Gambar 1 merangkum lebih banyak daripada evolusi dua aliran abstraksi ekonomi:
dua garis pemikiran sesuai dengan perspektif yang secara fundamental berlawanan: secara
filosofis, politis dan ideologis. Selain itu, sejauh akuntansi menggunakan pemikiran ekonomi
sebagai alasan untuk praktiknya sendiri (secara sadar dan tidak), pinjaman ini hampir secara
eksklusif berasal dari salah satu pendekatan berikut: teori nilai berbasis utilitas (aliran
gagasan yang lebih rendah pada Gambar 1).
Jenis akuntansi apa yang disarankan oleh teori nilai berbasis tenaga kerja (aliran
pemikiran bagian atas pada Gambar l)?

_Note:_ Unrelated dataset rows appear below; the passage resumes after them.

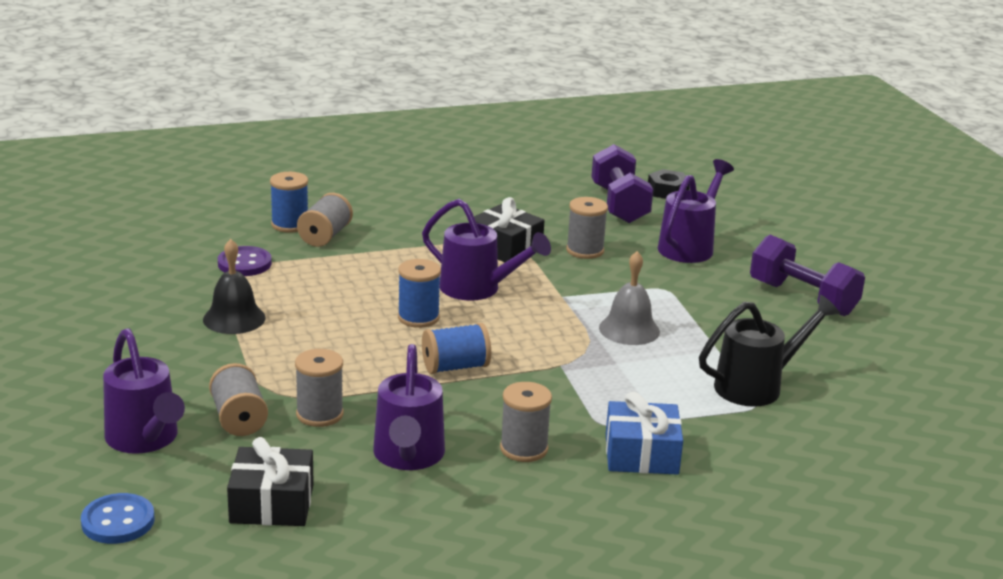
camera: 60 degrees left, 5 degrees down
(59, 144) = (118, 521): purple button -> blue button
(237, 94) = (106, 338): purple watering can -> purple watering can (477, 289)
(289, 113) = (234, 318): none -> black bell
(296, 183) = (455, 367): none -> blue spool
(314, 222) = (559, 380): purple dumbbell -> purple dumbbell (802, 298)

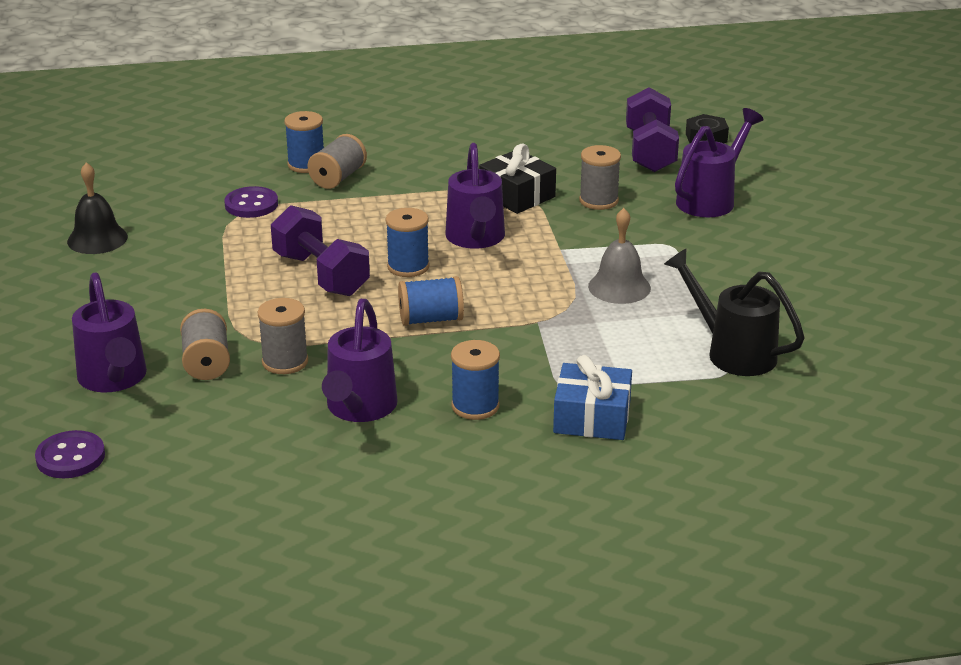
camera: 10 degrees right, 5 degrees up
(118, 521) = (70, 457): blue button -> purple button
(234, 318) = (227, 261): black bell -> black bell (97, 239)
(272, 504) = (217, 448): black gift -> none
(477, 289) = (476, 238): purple watering can -> purple watering can turned 45 degrees clockwise
(524, 449) = (475, 406): grey spool -> blue spool
(756, 386) = (733, 352): black watering can -> black watering can turned 120 degrees counterclockwise
(802, 298) = (813, 260): purple dumbbell -> purple dumbbell (321, 274)

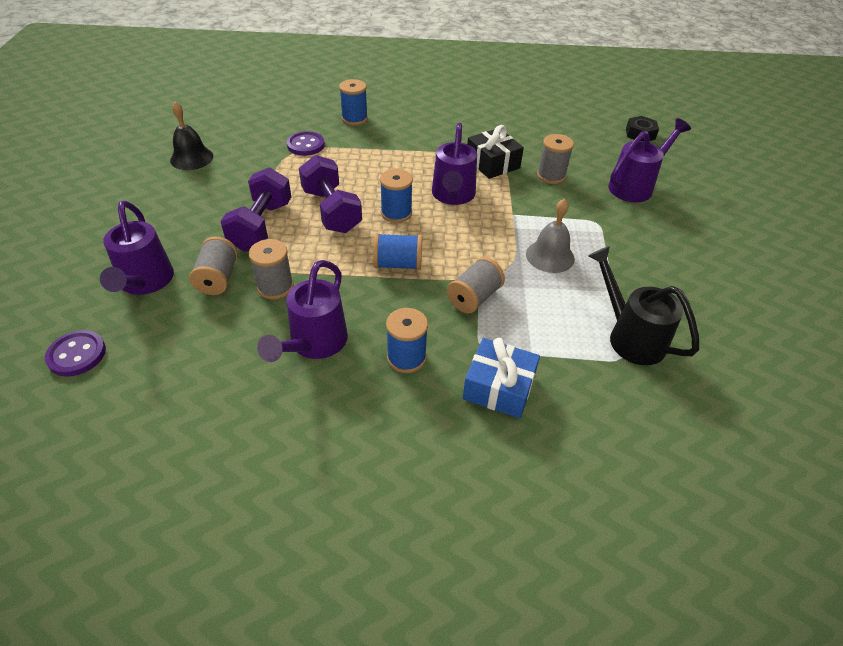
camera: 10 degrees right, 15 degrees up
(338, 178) = (372, 132): grey spool -> grey spool (474, 298)
(650, 151) = (597, 140): purple dumbbell -> purple dumbbell (261, 226)

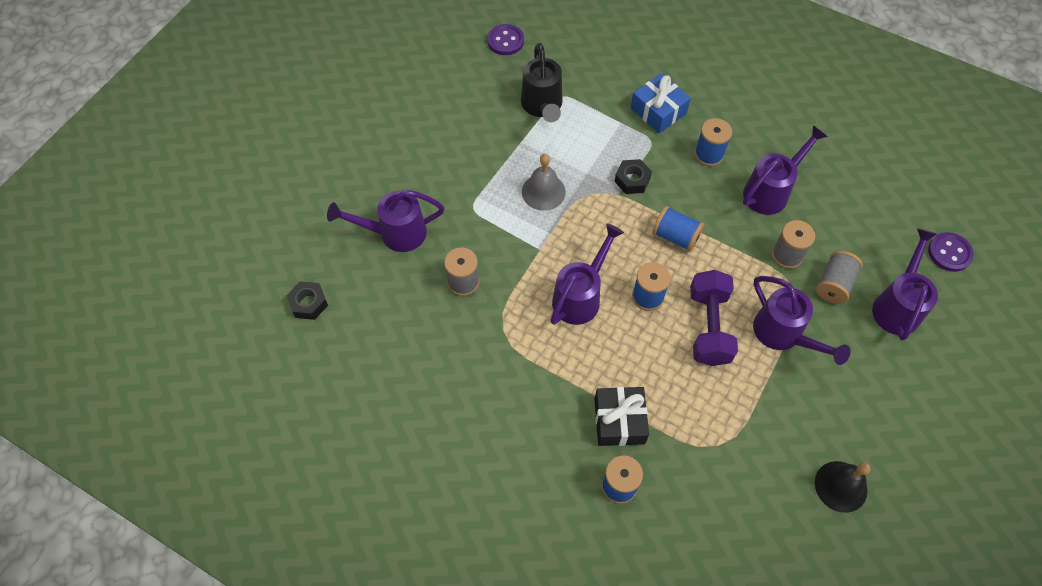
camera: 150 degrees left, 15 degrees up
(261, 226) = (783, 334): purple dumbbell -> purple watering can
(306, 145) = (699, 453): purple button -> purple button (505, 41)
(474, 298) = (632, 180): grey spool -> black nut
(492, 163) = (508, 327): black gift -> black gift (619, 421)

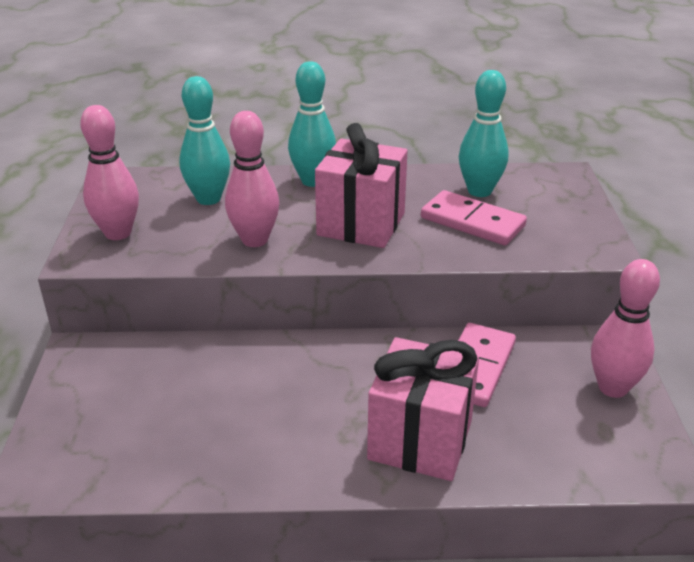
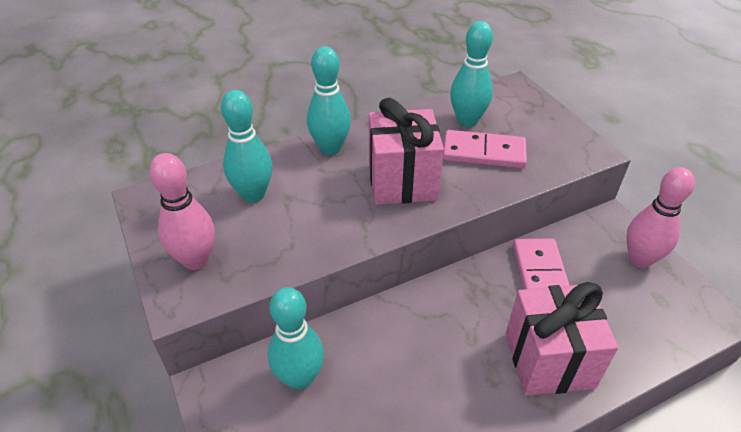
camera: 25 degrees left, 10 degrees up
(159, 370) = (299, 378): none -> turquoise bowling pin
(255, 240) = (327, 226): pink bowling pin -> none

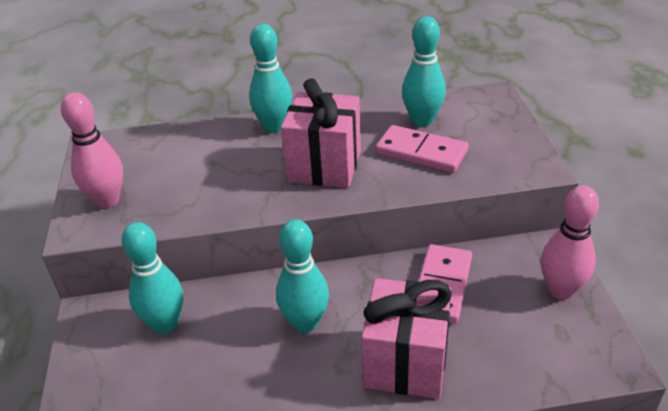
camera: 20 degrees right, 5 degrees down
(253, 194) = (184, 155): turquoise bowling pin -> turquoise bowling pin (305, 322)

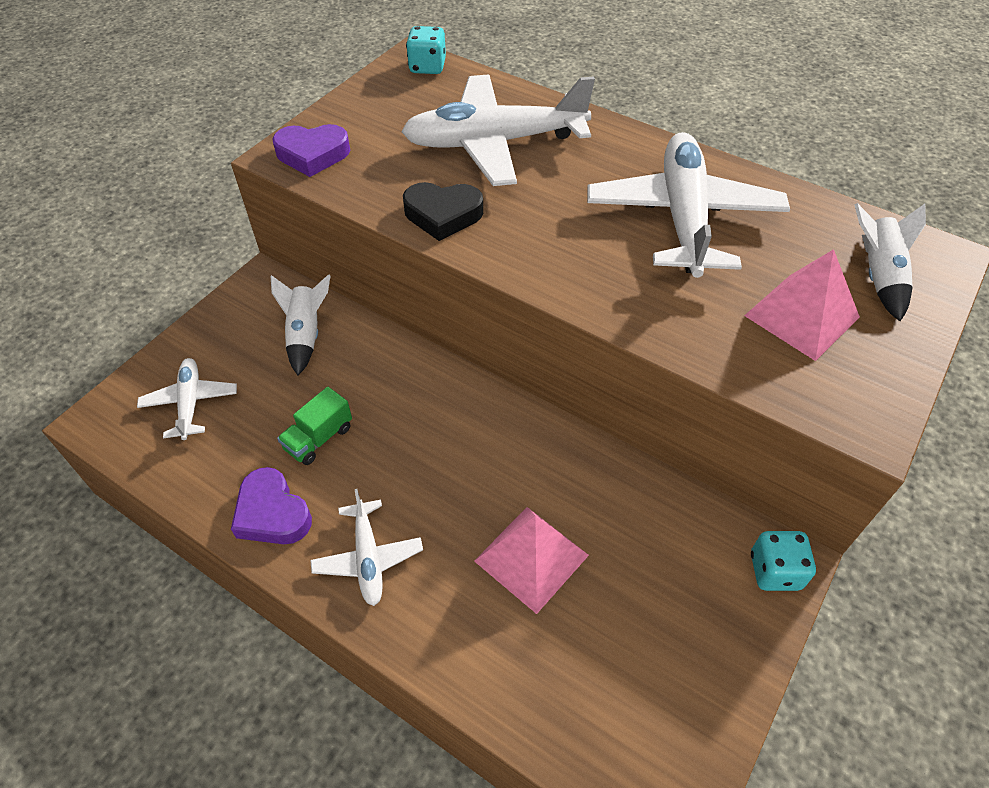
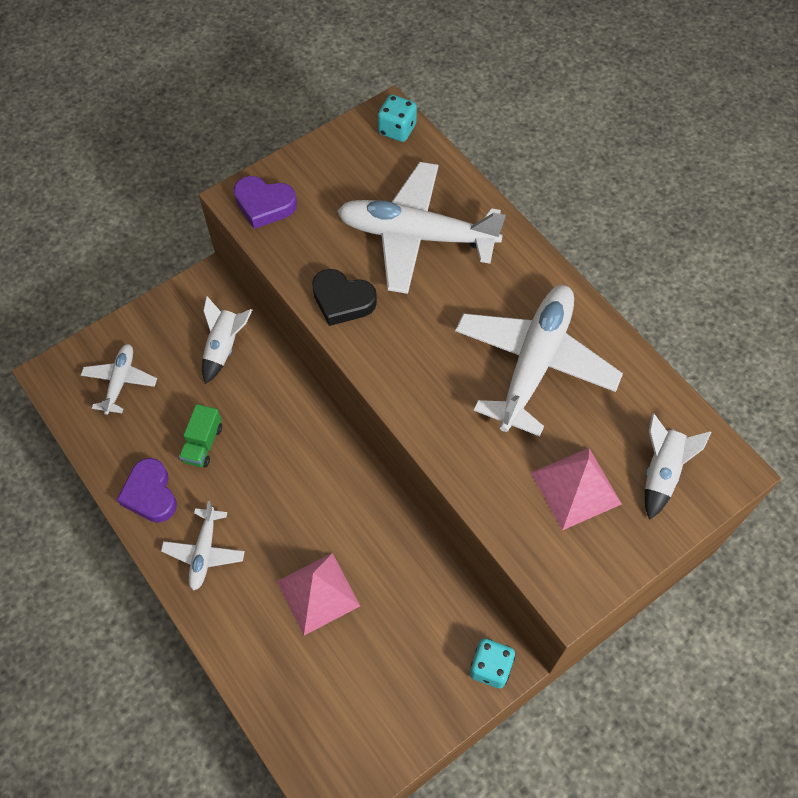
camera: 20 degrees right, 10 degrees up
(319, 438) = (203, 444): green truck -> green truck turned 45 degrees counterclockwise

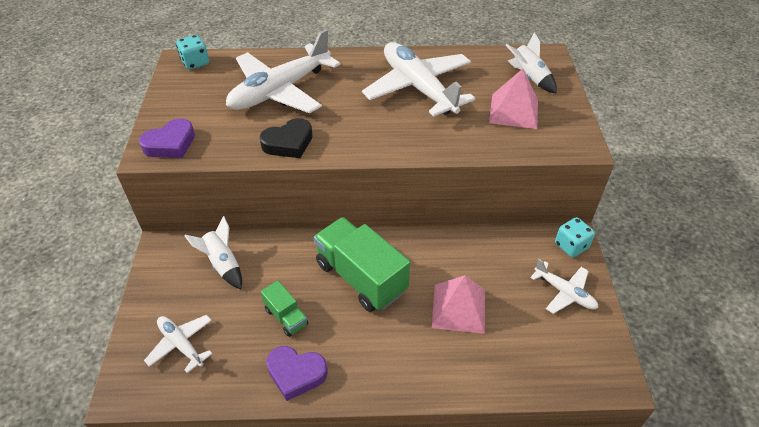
camera: 55 degrees left, 15 degrees down
(204, 552) = (374, 362): white plane -> white plane (564, 293)
(292, 477) = (361, 277): none -> green truck

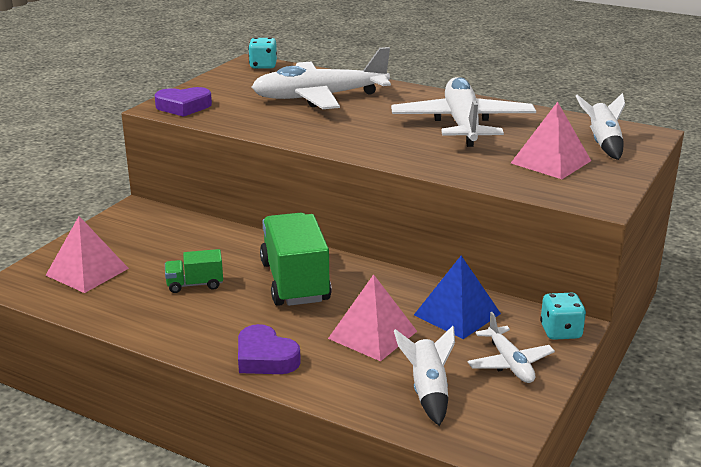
camera: 30 degrees right, 20 degrees down
(181, 344) = (87, 272): white plane -> pink pyramid
(223, 264) = (176, 234): white rocket -> white rocket (428, 391)
(286, 317) = (195, 285): green truck -> green truck turned 90 degrees clockwise
(288, 143) = (286, 129): black heart -> none
(296, 374) = (163, 323): purple heart -> purple heart (265, 357)
(497, 259) = (457, 314): none -> blue pyramid

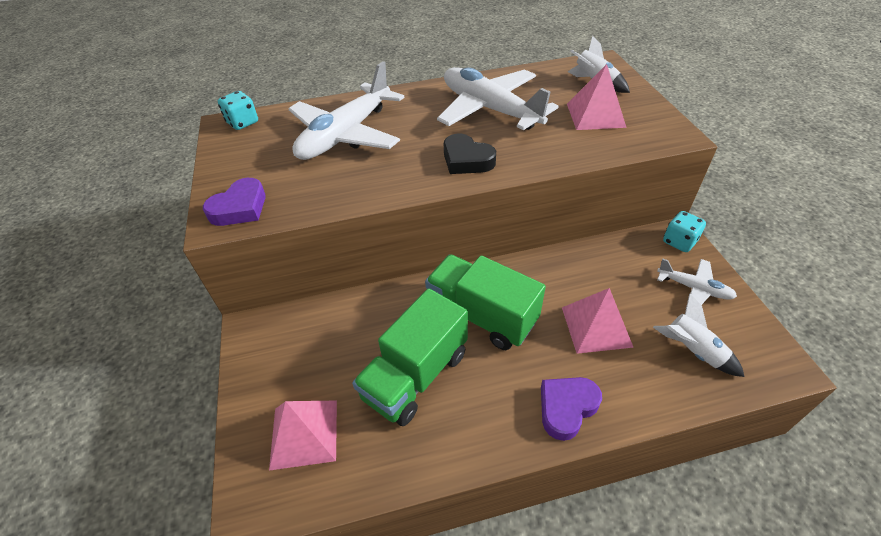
camera: 40 degrees left, 20 degrees up
(195, 285) = (416, 375): green truck -> green truck, size x2.04
(265, 357) = (566, 408): purple heart -> purple heart turned 135 degrees clockwise
(378, 143) = (466, 160): none -> black heart
(457, 314) = (613, 269): blue pyramid -> none

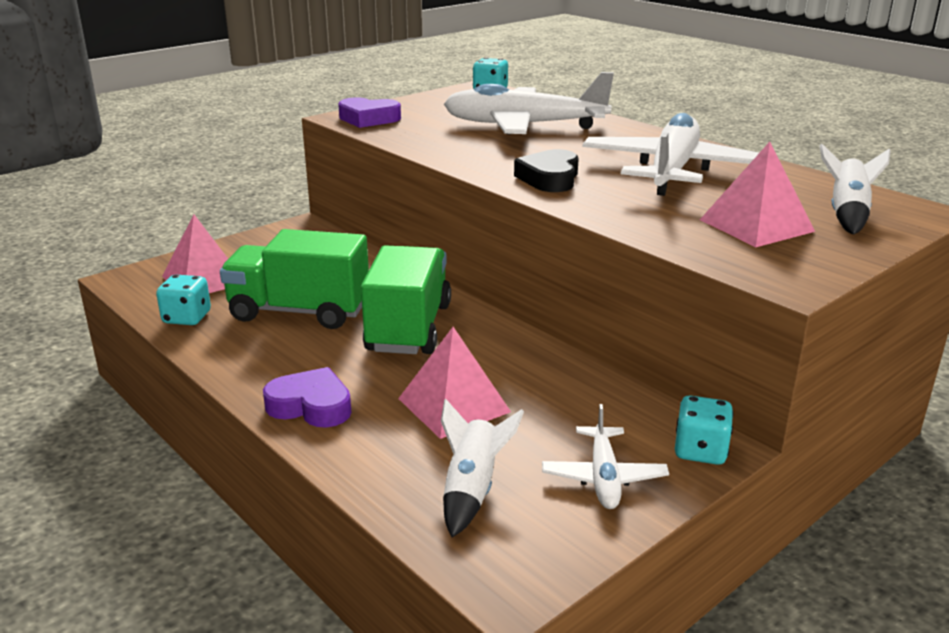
camera: 60 degrees right, 20 degrees down
(375, 465) = (187, 318): none -> turquoise dice

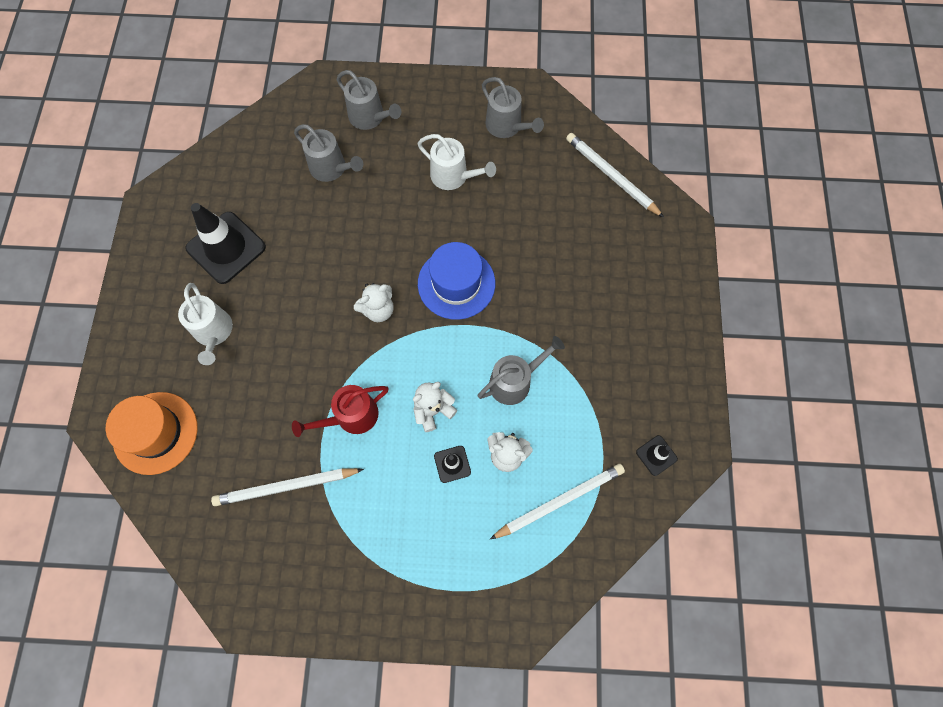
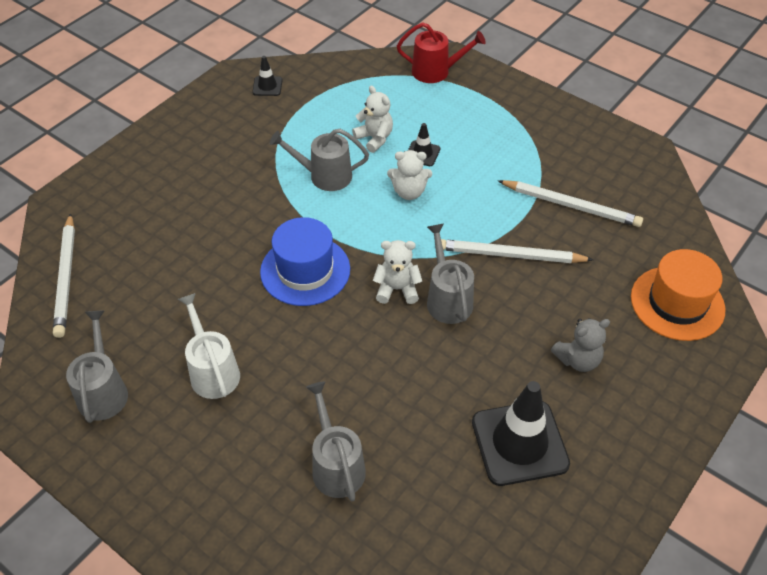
camera: 145 degrees left, 20 degrees down
(214, 332) = (578, 360): white watering can -> grey teddy bear
(351, 416) = (483, 223): red watering can -> red watering can (435, 71)
(370, 117) = (239, 505): grey watering can -> grey watering can (447, 299)
(559, 501) = (361, 98): white pencil -> white pencil (510, 255)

Bagaimana mungkin mereka berbeda dari akuntansi
yang tumbuh dalam bayangan teori nilai berbasis utilitas? Sementara evolusi dari dua
paradigma ekonomi ini dipertimbangkan secara rinci dalam bagian-bagian berikut, kita dapat
memperoleh

perkiraan

singkat

tentang

implikasinya

terhadap

akuntansi

dengan

membandingkan perbedaan mendasar dari dua pendekatan generik ini dengan teori nilai.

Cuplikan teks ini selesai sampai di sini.